::: TEXTO DE LEITURA

Waldir Calmon

Biografia (1944-1960)

Waldir Calmon nos anos 50
Exaltaçao a Bahia  
Na foto, Waldir Calmon na década de 50 com seu inseparável bigode e, no player, Exaltação à Bahia (Vicente Paiva - Chianca de Garcia). Esta música está no CD  Waldir Calmon - Sua Orquestra, Conjunto e Piano, da Revivendo Discos.

Em 1944, Waldir Calmon formou seu primeiro conjunto, Gentlemen da Melodia, e com ele fez uma série de apresentações na rádio Globo. Waldir também atuava como pianista no conjunto da boate Cassino de Copacabana (RJ). Nesse mesmo ano, desligou-se do exército e levou o Gentlemen para trabalhar no Cassino Atlântico de Santos (SP) e, em 1946, com o fechamento dos cassinos, foram para a boate Marabá, na cidade de São Paulo, permanecendo por um ano. Em 1947, desfez o Gentleman da Melodia, pois foi convidado para tocar na recém-inaugurada boate Night and Day, do Hotel Serrador (Cinelândia, RJ), onde permaneceu por oito anos. Na foto, Waldir Calmon e os Gentlemen da Melodia.

Gentlemen da Melodia

O primeiro registro do piano de Waldir em vinil, ainda com o nome artístico Waldir Gomes, é de 1941, na gravação original de 
Leva Meu Samba - acompanhando o autor, Ataulfo Alves (Odeon). Apesar disso, só conseguiu gravar seu primeiro disco-solo em 1951 (Star), com os boleros El Marinerito (Jorge Fargo) e Amorosamente (Tito Ribeiro e Carlos Bahr) com acompanhamento de seu conjunto. Em 1952, gravou pela primeira vez com sua orquestra: Como Eras Linda, de Theo Mackben, e Por Quanto Tempo, de Marino Pinto e Don Al Bibi (Star).
Neste mesmo ano, gravou sua primeira composição - o bolero boogie Baianada (Todamérica).

::::::
::: DADOS PARA ANÁLISE

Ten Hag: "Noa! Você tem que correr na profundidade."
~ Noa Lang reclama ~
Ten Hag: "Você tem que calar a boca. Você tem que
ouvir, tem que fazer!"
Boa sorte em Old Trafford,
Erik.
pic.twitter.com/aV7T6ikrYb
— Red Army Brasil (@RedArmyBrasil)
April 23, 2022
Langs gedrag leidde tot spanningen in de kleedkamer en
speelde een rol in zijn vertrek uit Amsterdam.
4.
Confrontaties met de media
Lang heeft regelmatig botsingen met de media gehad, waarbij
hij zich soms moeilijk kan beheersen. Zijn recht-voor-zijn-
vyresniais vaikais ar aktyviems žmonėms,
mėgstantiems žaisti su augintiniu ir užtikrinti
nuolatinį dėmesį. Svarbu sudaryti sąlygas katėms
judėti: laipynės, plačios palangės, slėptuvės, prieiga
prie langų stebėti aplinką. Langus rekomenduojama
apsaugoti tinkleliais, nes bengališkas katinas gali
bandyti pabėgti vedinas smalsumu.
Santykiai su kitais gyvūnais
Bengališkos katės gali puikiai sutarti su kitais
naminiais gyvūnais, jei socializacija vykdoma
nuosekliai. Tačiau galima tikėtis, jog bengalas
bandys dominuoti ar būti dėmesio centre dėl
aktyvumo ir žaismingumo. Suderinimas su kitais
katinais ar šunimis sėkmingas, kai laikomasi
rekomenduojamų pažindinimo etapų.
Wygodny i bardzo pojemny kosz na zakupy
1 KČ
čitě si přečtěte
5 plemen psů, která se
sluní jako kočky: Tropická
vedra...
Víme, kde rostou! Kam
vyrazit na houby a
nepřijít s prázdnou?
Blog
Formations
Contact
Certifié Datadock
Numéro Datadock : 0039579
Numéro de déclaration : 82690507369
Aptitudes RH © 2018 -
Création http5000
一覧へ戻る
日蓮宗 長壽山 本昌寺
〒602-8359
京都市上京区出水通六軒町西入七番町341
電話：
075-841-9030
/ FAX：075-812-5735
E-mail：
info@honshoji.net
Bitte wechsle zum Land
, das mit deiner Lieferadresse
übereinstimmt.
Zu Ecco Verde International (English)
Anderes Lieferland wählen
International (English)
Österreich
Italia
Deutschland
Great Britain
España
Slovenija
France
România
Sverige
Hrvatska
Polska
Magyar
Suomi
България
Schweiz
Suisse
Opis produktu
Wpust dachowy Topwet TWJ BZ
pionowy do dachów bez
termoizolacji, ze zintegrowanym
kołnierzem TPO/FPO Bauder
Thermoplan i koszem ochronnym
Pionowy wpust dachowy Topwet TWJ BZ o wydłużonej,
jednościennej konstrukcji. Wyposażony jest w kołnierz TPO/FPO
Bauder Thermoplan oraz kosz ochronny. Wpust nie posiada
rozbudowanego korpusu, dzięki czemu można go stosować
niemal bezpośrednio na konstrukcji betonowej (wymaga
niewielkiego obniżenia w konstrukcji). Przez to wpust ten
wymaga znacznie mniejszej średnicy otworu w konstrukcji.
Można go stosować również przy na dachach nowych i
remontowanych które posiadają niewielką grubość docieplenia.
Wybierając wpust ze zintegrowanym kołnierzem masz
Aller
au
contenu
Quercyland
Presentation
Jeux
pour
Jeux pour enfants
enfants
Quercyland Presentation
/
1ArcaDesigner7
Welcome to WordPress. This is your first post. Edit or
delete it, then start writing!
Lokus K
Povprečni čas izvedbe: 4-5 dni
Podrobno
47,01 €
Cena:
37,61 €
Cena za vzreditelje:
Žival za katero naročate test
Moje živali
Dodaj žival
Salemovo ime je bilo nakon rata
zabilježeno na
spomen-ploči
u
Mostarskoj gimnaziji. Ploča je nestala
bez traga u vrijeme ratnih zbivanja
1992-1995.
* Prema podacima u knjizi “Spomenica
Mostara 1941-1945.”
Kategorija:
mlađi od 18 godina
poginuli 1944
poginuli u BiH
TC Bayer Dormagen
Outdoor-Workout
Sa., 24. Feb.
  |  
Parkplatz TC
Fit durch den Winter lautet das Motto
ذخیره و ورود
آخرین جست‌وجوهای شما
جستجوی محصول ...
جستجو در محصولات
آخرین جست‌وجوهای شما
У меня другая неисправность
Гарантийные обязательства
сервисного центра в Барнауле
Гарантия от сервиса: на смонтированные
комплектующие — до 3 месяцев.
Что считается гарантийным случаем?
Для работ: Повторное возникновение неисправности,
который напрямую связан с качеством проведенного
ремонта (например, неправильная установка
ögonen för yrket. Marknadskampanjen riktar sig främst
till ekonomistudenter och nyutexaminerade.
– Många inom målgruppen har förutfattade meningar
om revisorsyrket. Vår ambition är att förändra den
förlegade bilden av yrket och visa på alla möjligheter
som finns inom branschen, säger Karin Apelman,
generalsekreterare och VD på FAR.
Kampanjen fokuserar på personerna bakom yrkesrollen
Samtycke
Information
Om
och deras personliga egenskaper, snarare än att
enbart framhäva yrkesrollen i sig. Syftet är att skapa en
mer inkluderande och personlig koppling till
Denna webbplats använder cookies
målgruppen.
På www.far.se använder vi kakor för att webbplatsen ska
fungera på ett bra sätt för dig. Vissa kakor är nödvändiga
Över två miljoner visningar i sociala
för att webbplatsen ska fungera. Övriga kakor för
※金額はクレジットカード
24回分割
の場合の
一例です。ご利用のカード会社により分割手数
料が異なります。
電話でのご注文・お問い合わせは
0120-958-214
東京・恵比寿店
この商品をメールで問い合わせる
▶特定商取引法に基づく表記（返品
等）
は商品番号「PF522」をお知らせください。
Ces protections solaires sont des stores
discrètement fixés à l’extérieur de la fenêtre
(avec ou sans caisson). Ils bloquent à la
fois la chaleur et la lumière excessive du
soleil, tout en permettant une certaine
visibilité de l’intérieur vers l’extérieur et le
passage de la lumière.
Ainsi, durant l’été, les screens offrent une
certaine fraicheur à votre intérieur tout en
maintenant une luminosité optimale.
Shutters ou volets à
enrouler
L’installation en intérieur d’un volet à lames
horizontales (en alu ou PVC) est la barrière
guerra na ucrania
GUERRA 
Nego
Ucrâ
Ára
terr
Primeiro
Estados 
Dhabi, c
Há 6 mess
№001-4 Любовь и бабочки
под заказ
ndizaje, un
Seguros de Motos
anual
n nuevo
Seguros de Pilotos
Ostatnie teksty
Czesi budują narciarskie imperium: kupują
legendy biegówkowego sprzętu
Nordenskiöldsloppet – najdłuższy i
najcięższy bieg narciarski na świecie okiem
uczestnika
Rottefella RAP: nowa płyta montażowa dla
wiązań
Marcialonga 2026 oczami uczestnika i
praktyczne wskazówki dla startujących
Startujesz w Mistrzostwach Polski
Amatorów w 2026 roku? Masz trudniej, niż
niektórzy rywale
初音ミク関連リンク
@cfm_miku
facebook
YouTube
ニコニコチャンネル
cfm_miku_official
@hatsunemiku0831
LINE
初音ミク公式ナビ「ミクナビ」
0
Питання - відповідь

::::::

EXERCÍCIO:
Responda às perguntas abaixo com base no texto sobre Waldir Calmon.
(a) Qual era o nome do primeiro conjunto que Waldir Calmon formou em 1944?
(b) Por quanto tempo ele permaneceu na boate Night and Day, do Hotel Serrador?
(c) Qual foi a primeira composição que ele gravou?

EXERCÍCIO RESOLVIDO:
(a) Gentlemen da Melodia.
(b) Por oito anos.
(c) O bolero boogie Baianada, gravado pela Todamérica.